Restrictive practice, capacity, consent, and advocacy

Safeguarding overlaps with restrictive practice, mental capacity, consent, and advocacy. Restraint that is unnecessary or disproportionate can be abuse. So can controlling care that ignores the person's rights, uses force for staff convenience, or restricts liberty without lawful authority.
In England and Wales, staff must work within the Mental Capacity Act 2005 when a person may lack capacity for a particular decision. Capacity is decision-specific; a person with capacity may make an unwise decision. Lacking capacity for one decision does not remove the duty to involve the person where possible or to respect their dignity, wishes, feelings and values.
When care arrangements amount to a deprivation of liberty in a care home, there must be lawful authority. In England and Wales care homes continue to use Deprivation of Liberty Safeguards arrangements. Scotland and Northern Ireland operate under different legal frameworks, so follow local law and policy there.
Advocacy is an important safeguard. Some adults need support to understand what is happening, to express their wishes, or to take part in a safeguarding enquiry.

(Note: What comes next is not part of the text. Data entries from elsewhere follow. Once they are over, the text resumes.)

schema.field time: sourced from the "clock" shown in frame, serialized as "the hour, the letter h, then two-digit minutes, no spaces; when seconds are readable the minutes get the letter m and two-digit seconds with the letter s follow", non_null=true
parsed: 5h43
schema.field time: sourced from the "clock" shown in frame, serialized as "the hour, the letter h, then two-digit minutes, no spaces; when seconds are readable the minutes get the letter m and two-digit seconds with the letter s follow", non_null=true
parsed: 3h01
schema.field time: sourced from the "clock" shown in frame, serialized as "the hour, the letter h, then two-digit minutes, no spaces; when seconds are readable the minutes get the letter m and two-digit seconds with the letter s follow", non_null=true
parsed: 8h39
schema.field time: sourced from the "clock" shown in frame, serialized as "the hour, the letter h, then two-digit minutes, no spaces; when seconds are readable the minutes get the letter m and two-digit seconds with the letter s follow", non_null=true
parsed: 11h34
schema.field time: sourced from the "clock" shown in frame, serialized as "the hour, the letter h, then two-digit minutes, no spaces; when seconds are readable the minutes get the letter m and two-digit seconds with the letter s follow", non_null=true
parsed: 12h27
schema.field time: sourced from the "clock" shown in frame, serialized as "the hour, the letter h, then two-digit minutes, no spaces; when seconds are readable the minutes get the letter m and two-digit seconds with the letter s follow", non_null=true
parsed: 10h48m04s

Family involvement does not always remove the need for independent advocacy or other communication support.
Safeguarding risks in restrictive practice
- Using restraint for staff convenience rather than because of a genuine risk.
- Removing a call bell, mobility aid or communication aid to make care easier.
- Using medicines to control behaviour without proper authority and review.
- Dismissing the adult's views because they lack capacity for one particular decision.
Mental Capacity Act principle 5: Less restrictive option
Restriction can be abuse when it is unnecessary, disproportionate, unlawful, or used for staff convenience rather than the person's safety and rights.